Jefferson, the father of one of our great universities, recognizing that our democracy depended on an informed citizenry, saw the humanities as essential, subjects like history, literature, philosophy that too often today are overshadowed by a workday curriculum of technological training stressing the fundamentals of commerce to ensure our children with a living. What is the bread of our lives without toppings of homemade butter jelly ?
Kentucky Humanities, formerly the Kentucky Humanities Council, was created to bring ideas and knowledge to those left minimally exposed to the humanities in their upbringing or schooling, especially in underserved areas and rural communities outside our big cities. If not everyone had opportunities for higher education, Kentucky Humanities was conceived as a means of bringing the humanities to under-served communities, often through libraries, to ordinary citizens. If the people could not come to the humanities, the humanities could come to the people.

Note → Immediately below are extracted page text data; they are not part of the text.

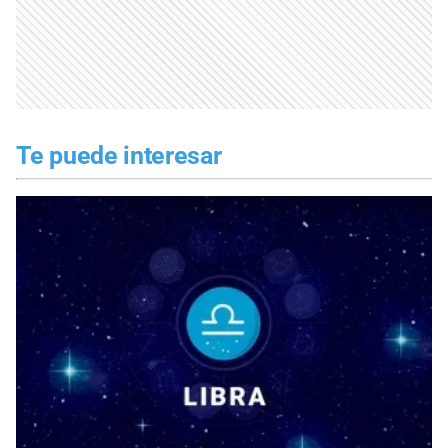
Te puede interesar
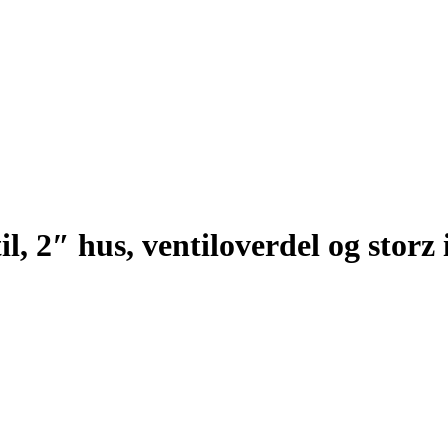
 2″ hus, ventiloverdel og storz 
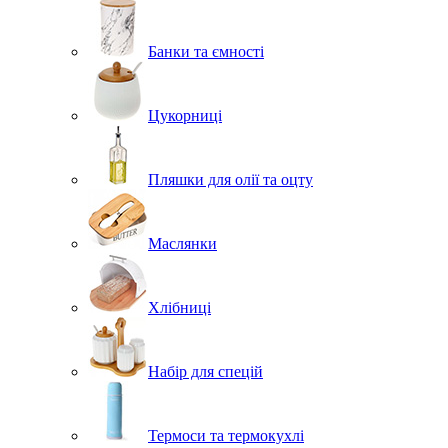
Банки та ємності
Цукорниці
Пляшки для олії та оцту
Маслянки
Хлібниці
Набір для спецій
Термоси та термокухлі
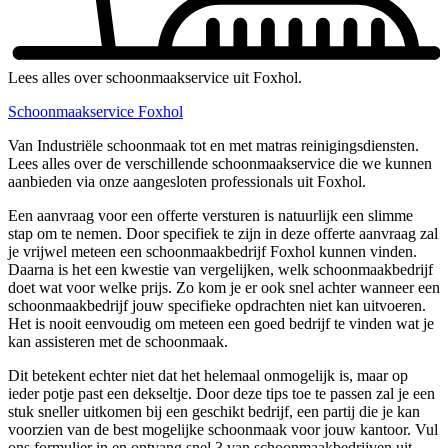
Lees alles over schoonmaakservice uit Foxhol.
Schoonmaakservice Foxhol
Van Industriële schoonmaak tot en met matras reinigingsdiensten.
Lees alles over de verschillende schoonmaakservice die we kunnen
aanbieden via onze aangesloten professionals uit Foxhol.
Een aanvraag voor een offerte versturen is natuurlijk een slimme
stap om te nemen. Door specifiek te zijn in deze offerte aanvraag zal
je vrijwel meteen een schoonmaakbedrijf Foxhol kunnen vinden.
Daarna is het een kwestie van vergelijken, welk schoonmaakbedrijf
doet wat voor welke prijs. Zo kom je er ook snel achter wanneer een
schoonmaakbedrijf jouw specifieke opdrachten niet kan uitvoeren.
Het is nooit eenvoudig om meteen een goed bedrijf te vinden wat je
kan assisteren met de schoonmaak.
Dit betekent echter niet dat het helemaal onmogelijk is, maar op
ieder potje past een dekseltje. Door deze tips toe te passen zal je een
stuk sneller uitkomen bij een geschikt bedrijf, een partij die je kan
voorzien van de best mogelijke schoonmaak voor jouw kantoor. Vul
ons formulier in en ontvang snel 3 van schoonmaakbedrijven uit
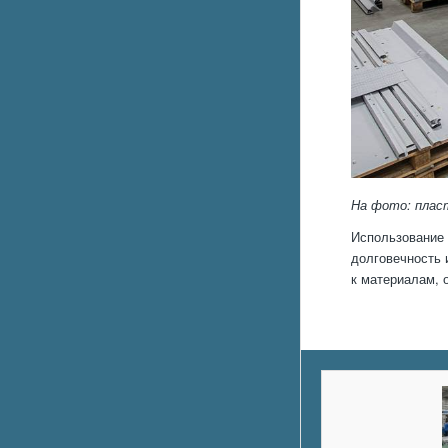
На фото: плас
Использование 
долговечность 
к материалам, 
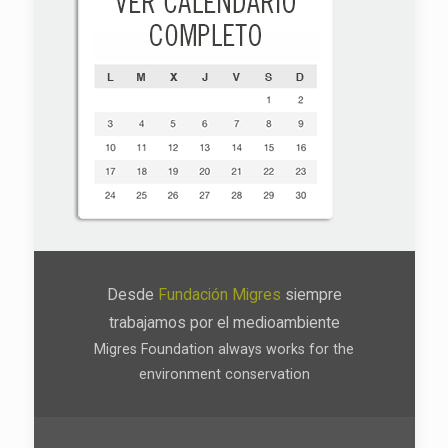
Desde
Fundación Migres
siempre
trabajamos por el medioambiente
Migres Foundation always works for the
environment conservation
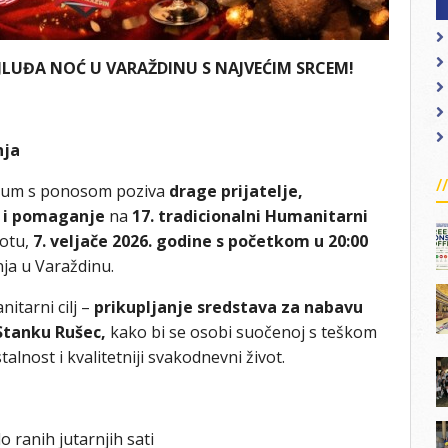
LUĐA NOĆ U VARAŽDINU S NAJVEĆIM SRCEM!
nja
nium s ponosom poziva
drage prijatelje,
u i pomaganje
na
17. tradicionalni Humanitarni
botu,
7. veljače 2026. godine s početkom u 20:00
nja u Varaždinu.
tarni cilj –
prikupljanje sredstava za nabavu
Stanku Rušec,
kako bi se osobi suočenoj s teškom
nost i kvalitetniji svakodnevni život.
o ranih jutarnjih sati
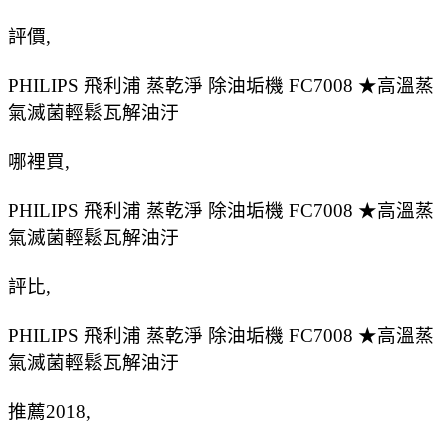
評價,
PHILIPS 飛利浦 蒸乾淨 除油垢機 FC7008 ★高溫蒸
氣滅菌輕鬆瓦解油汙
哪裡買,
PHILIPS 飛利浦 蒸乾淨 除油垢機 FC7008 ★高溫蒸
氣滅菌輕鬆瓦解油汙
評比,
PHILIPS 飛利浦 蒸乾淨 除油垢機 FC7008 ★高溫蒸
氣滅菌輕鬆瓦解油汙
推薦2018,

Programs such as Chautauqua, which brings fact-based bios of Kentuckians to the stage — from Henry Clay to Jean Ritchie — has been one of its most successful programs. So has sponsorship of the Kentucky Book Fair that permits readers, young and old, to interact with writers and their books. Another program that promotes outreach of the humanities is a Speakers Bureau that enables small communities and large to offer speakers on a variety of subjects relating to Kentucky’s past. Kentucky Humanities also sponsors Kentucky Reads, entailing selection of a book each year by a Kentucky writer and facilitating book discussions in libraries and churches with book discussions throughout the Commonwealth. This year’s selection is Savory Memories, published by the University Press of Kentucky and featuring Kentucky writers’ memories of the centrality of food in our culture.
When I learned that our federal government proposes to cut funding to Kentucky Humanities, which pursues the ideals at the core of who we are as a nation, I was shocked and deeply saddened. Having served on the board of the Kentucky Humanities decades ago, I knew that its programs with a small budget and hard-working staff got a maximal bang for the buck. I knew these programs were instrumental in enlightening and, yes, sometimes entertaining, all of us. Now it was to be severely impaired, and there was some question whether its programs could continue.
Over the past four years Kentucky Humanities has sponsored nearly 2,500 events reaching more than three million Kentuckians as well as awarding 1.6 million dollars in grant funds to cultural organizations across the state. Today, federal funding has been cut to zero. Added to the other assaults on the arts and humanities such as proposed cuts at the National Endowment for the Humanities and National Endowment for the Arts, Kentuckians will be deprived of much of the cultural enrichment that makes life worth living. These cuts will be less visible in our larger cities, but they will have a disproportionate impact on the smaller towns and rural communities in which these programs are too often the only game in town.
What can we do to sustain the worthwhile programs that Kentucky Humanities fosters? The most effective remedy is to contact our representatives and voice our support for Kentucky Humanities. We must not let our democracy, built on idealism and the marketplace of competing ideas of the Enlightenment, starve in an era that one cynic has described as the Endarkenment. Let’s help Kentucky Humanities keep the lights on.
Richard Taylor is Kentucky’s former Poet Laureate and the author of “Elkhorn: Evolution of a Kentucky Landscape.”